?Bias Incident Protocol: A Call for Clarification

Joe Hogan

Campus-wide conversations about the recent Teach-In have indicated one thing: students are becoming increasingly aware not only of bias incidents on campus, but also of their ability to seek help from the university if they ever feel discriminated against. Not only that, but such conversations have also indicated that many students can readily discuss everyday racism, the notion of “micro-aggression,” and can, in general, explore just what constitutes bias.

But the campus-wide discourse has revealed something perhaps equally important, though not so encouraging: that many students have no real understanding of what happens when a bias incident is reported. And for the most part, research into the issue only goes so far. Although students can easily locate the “Bias Incident Protocol Policy” on the main webpage of GVSU’s Division of Inclusion and Equity and can there discover how the university defines a bias incident, the only summary of what happens following a report is as follows: “All reported bias incidents will be reviewed by the Dean of Students Office staff and appropriate follow-up actions will be initiated.”

It is worth dwelling on the vagueness of this description and why it might be problematic for students. For one, the whole bias incident protocol appears in a haze: students report what they identify as bias, their report goes to “the administration,” and the administration assumedly acts. And because these actions are not defined, we students have little to no understanding of what might happen to those “accused” of perpetrating a bias incident. That is to say, though we can fortunately assume that the individual who reports a bias incident will receive support from the university, we have no answer to questions such as: Will the administration always seek to discipline the accused? Is there an evaluative process by which the Dean’s Office determines whether a reported bias incident merits further investigation? If someone is accused of bias, will he or she necessarily undergo a judiciary process?

We students deserve answers to these questions. Why? Because, for one, many of us operate under the assumption that the university always seeks to identify and, in some sense, try the accused. Based on the vagueness of the Bias Incident Protocol, this is a fair assumption. In fact, it seems to be the same assumption made by the Foundation for Individual Rights in Education when it determined that GVSU’s bias incident protocol was, in fact, unconstitutional.

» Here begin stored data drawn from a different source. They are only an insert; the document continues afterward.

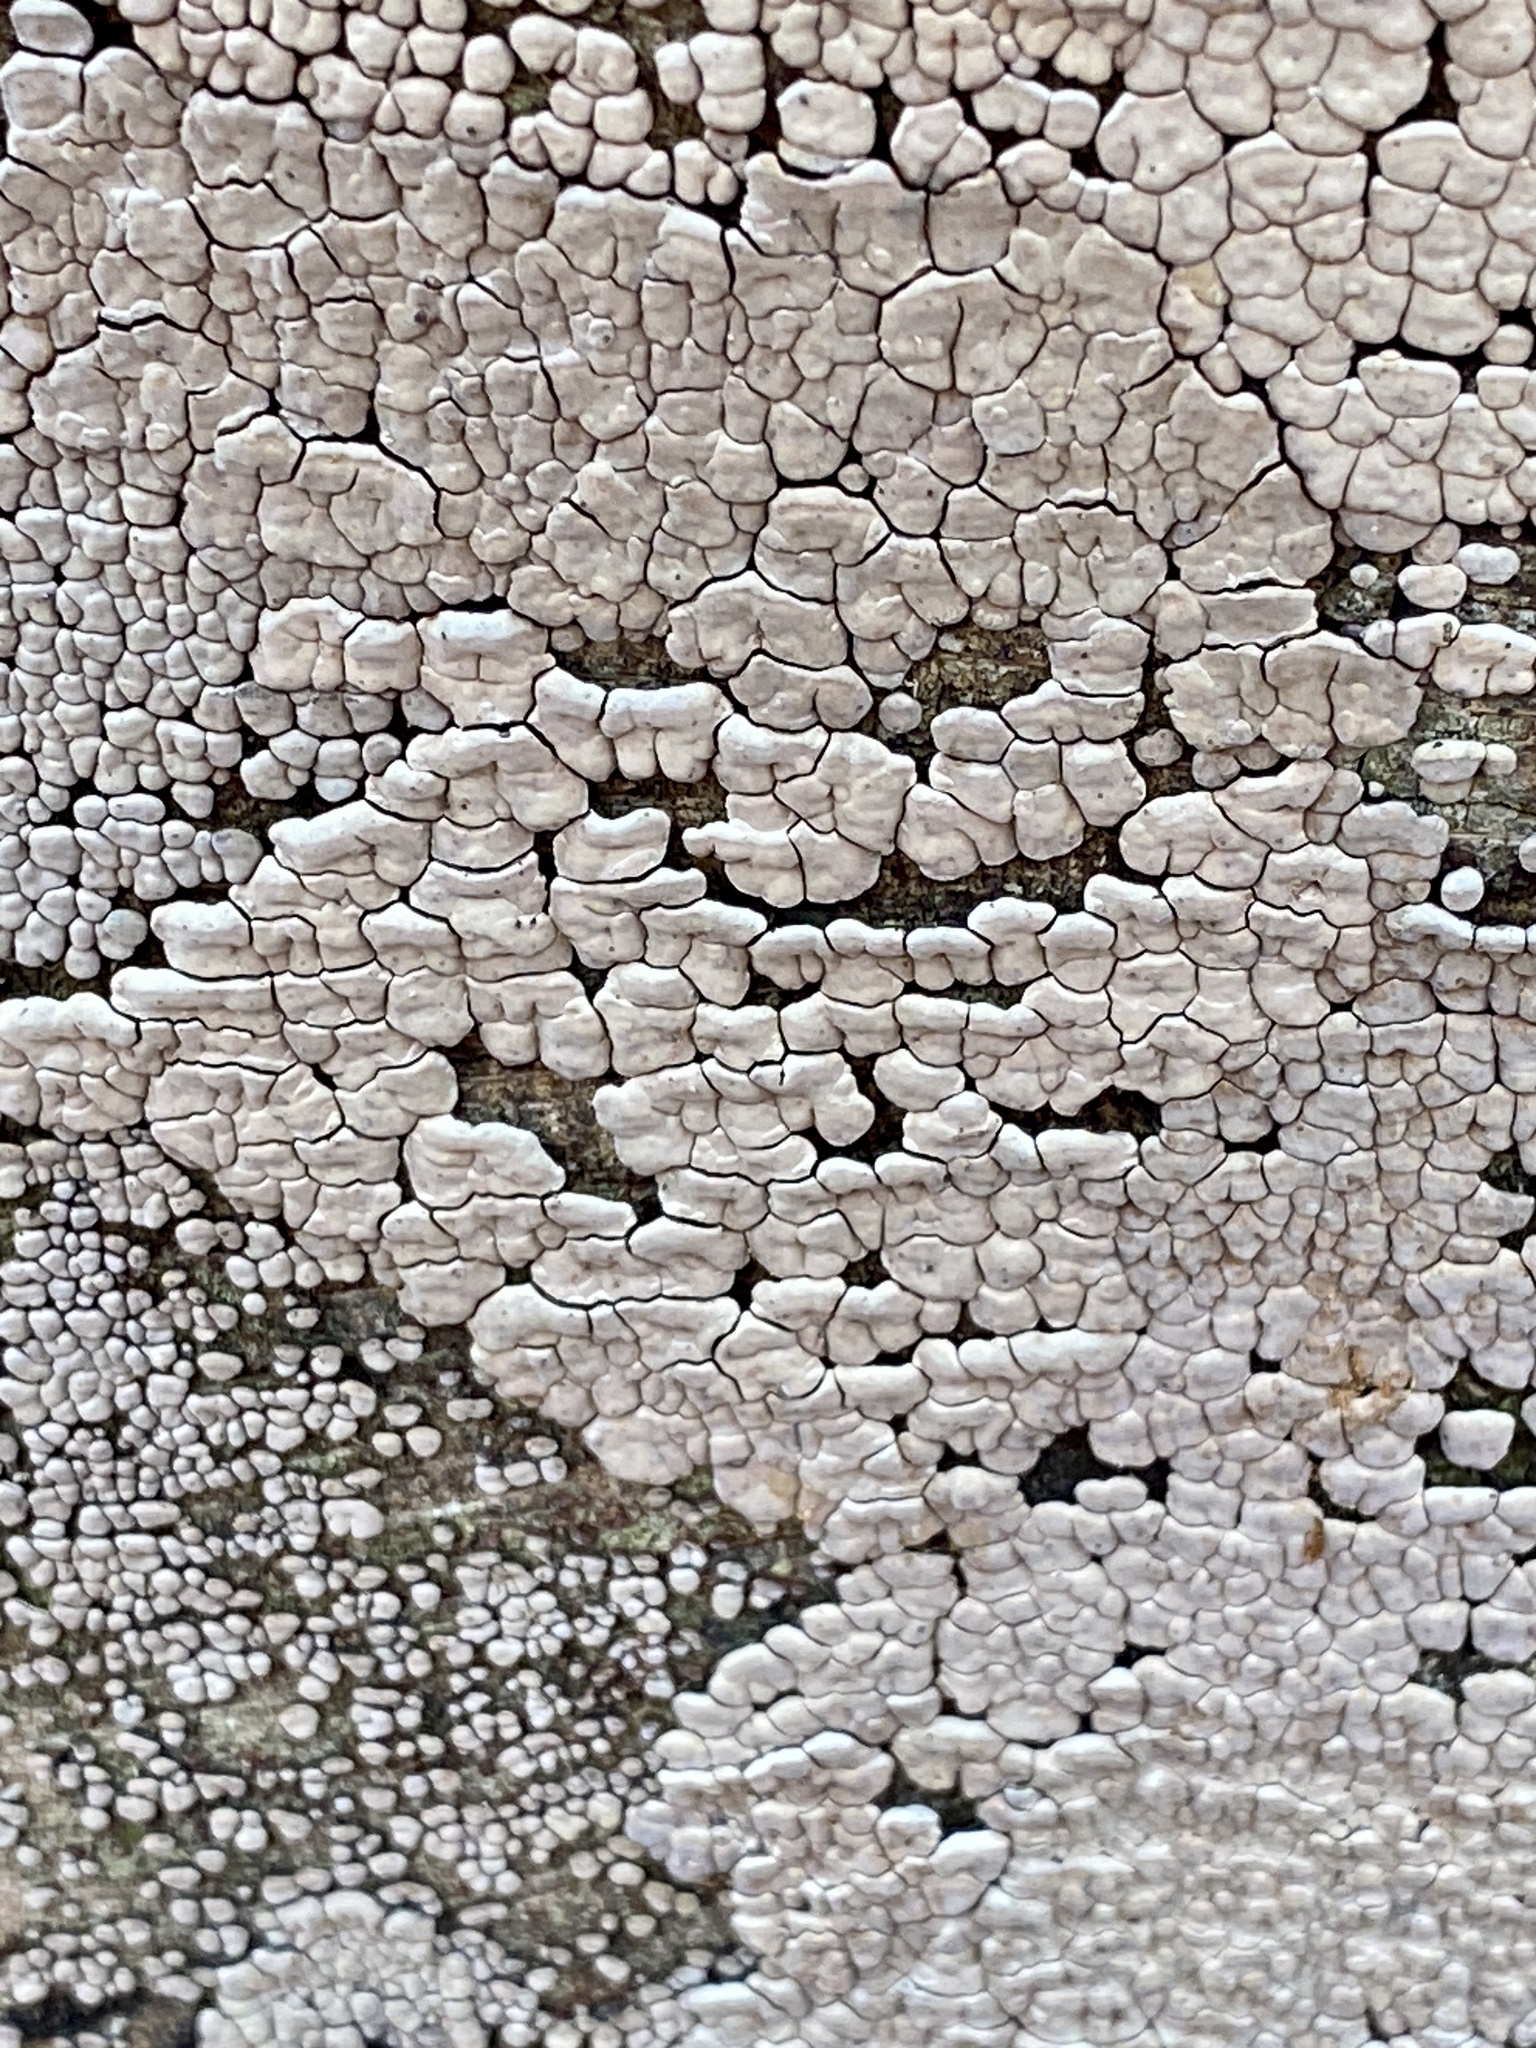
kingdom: Fungi
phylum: Basidiomycota
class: Agaricomycetes
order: Russulales
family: Stereaceae
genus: Xylobolus
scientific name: Xylobolus frustulatus
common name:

In its explanation for this judgment, FIRE claimed that the university inappropriately condemns speech that is protected by the first amendment: namely, speech that, according to the Bias Incident Protocol, causes “alarm, anger, fear or resentment.” The opacity of the Bias Incident Protocol thus forces students to ask a difficult and demoralizing question: Might the university condemn our speech not for being inflammatory or hateful, but merely for causing “alarm?” Might we be disciplined because of a protest or the expression of an unpopular view? Though many students likely assume that the administration would be reasonable in assessing any situation, the vagueness of the Bias Incident Protocol is no cause for peace of mind.

Of course, none of this is to detract from the virtue of the university’s eagerness to help and defend students who report bias incidents. It is to say, however, that the university has not answered a supremely important question: does the Dean’s Office outright condemn as “biased” all speech that merely causes “alarm?” Further, does the university always seek to discipline the accused? The claims of FIRE against the vagueness of the Bias Incident Protocol are strong and unambiguous: if the university treats all speech considered “biased” as unacceptable, and if it always pursues disciplinary action in these cases, then the university acts unconstitutionally.

The issue can easily be cleared up in one way: a clarified Bias Incident Protocol.